======== Data supplied

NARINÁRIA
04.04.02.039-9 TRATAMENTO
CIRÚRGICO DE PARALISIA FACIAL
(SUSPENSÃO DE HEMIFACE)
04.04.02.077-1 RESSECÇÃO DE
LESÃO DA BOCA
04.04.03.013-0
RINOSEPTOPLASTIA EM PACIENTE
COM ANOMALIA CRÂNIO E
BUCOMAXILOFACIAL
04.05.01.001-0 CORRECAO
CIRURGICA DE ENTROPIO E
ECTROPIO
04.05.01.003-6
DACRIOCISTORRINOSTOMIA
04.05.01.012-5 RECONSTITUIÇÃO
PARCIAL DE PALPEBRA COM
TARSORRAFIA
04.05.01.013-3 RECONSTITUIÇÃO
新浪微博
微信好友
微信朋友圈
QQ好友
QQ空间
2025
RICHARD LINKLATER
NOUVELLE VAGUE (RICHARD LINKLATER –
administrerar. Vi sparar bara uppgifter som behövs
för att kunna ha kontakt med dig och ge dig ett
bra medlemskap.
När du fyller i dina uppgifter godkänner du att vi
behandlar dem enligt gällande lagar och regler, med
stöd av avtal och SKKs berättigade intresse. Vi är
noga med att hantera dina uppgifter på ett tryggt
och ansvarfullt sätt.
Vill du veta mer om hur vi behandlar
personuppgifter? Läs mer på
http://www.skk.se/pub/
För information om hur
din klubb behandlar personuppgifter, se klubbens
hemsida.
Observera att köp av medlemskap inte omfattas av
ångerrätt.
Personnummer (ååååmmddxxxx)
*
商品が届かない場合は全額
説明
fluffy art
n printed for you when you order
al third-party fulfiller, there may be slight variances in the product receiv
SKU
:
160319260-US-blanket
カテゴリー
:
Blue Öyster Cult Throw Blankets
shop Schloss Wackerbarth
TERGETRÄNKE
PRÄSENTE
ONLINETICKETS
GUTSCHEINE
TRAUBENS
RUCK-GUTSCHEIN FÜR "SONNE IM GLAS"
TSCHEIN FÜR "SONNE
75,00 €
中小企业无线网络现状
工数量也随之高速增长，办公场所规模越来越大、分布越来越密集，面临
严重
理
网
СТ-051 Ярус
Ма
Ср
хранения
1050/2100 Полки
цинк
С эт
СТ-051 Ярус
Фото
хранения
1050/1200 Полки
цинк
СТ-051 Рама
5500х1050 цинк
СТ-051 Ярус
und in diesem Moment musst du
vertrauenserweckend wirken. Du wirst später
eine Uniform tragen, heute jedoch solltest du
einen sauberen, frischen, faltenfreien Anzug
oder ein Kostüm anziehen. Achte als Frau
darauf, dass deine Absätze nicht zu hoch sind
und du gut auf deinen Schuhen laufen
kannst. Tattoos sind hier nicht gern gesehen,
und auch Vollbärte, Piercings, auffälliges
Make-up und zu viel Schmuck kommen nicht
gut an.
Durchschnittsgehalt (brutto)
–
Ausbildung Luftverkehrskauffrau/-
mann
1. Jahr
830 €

================

== Prompt ==
Reproduce every line of the data above verbatim, in the same order and with the same line breaks.

== Solution ==
NARINÁRIA
04.04.02.039-9 TRATAMENTO
CIRÚRGICO DE PARALISIA FACIAL
(SUSPENSÃO DE HEMIFACE)
04.04.02.077-1 RESSECÇÃO DE
LESÃO DA BOCA
04.04.03.013-0
RINOSEPTOPLASTIA EM PACIENTE
COM ANOMALIA CRÂNIO E
BUCOMAXILOFACIAL
04.05.01.001-0 CORRECAO
CIRURGICA DE ENTROPIO E
ECTROPIO
04.05.01.003-6
DACRIOCISTORRINOSTOMIA
04.05.01.012-5 RECONSTITUIÇÃO
PARCIAL DE PALPEBRA COM
TARSORRAFIA
04.05.01.013-3 RECONSTITUIÇÃO
新浪微博
微信好友
微信朋友圈
QQ好友
QQ空间
2025
RICHARD LINKLATER
NOUVELLE VAGUE (RICHARD LINKLATER –
administrerar. Vi sparar bara uppgifter som behövs
för att kunna ha kontakt med dig och ge dig ett
bra medlemskap.
När du fyller i dina uppgifter godkänner du att vi
behandlar dem enligt gällande lagar och regler, med
stöd av avtal och SKKs berättigade intresse. Vi är
noga med att hantera dina uppgifter på ett tryggt
och ansvarfullt sätt.
Vill du veta mer om hur vi behandlar
personuppgifter? Läs mer på
http://www.skk.se/pub/
För information om hur
din klubb behandlar personuppgifter, se klubbens
hemsida.
Observera att köp av medlemskap inte omfattas av
ångerrätt.
Personnummer (ååååmmddxxxx)
*
商品が届かない場合は全額
説明
fluffy art
n printed for you when you order
al third-party fulfiller, there may be slight variances in the product receiv
SKU
:
160319260-US-blanket
カテゴリー
:
Blue Öyster Cult Throw Blankets
shop Schloss Wackerbarth
TERGETRÄNKE
PRÄSENTE
ONLINETICKETS
GUTSCHEINE
TRAUBENS
RUCK-GUTSCHEIN FÜR "SONNE IM GLAS"
TSCHEIN FÜR "SONNE
75,00 €
中小企业无线网络现状
工数量也随之高速增长，办公场所规模越来越大、分布越来越密集，面临
严重
理
网
СТ-051 Ярус
Ма
Ср
хранения
1050/2100 Полки
цинк
С эт
СТ-051 Ярус
Фото
хранения
1050/1200 Полки
цинк
СТ-051 Рама
5500х1050 цинк
СТ-051 Ярус
und in diesem Moment musst du
vertrauenserweckend wirken. Du wirst später
eine Uniform tragen, heute jedoch solltest du
einen sauberen, frischen, faltenfreien Anzug
oder ein Kostüm anziehen. Achte als Frau
darauf, dass deine Absätze nicht zu hoch sind
und du gut auf deinen Schuhen laufen
kannst. Tattoos sind hier nicht gern gesehen,
und auch Vollbärte, Piercings, auffälliges
Make-up und zu viel Schmuck kommen nicht
gut an.
Durchschnittsgehalt (brutto)
–
Ausbildung Luftverkehrskauffrau/-
mann
1. Jahr
830 €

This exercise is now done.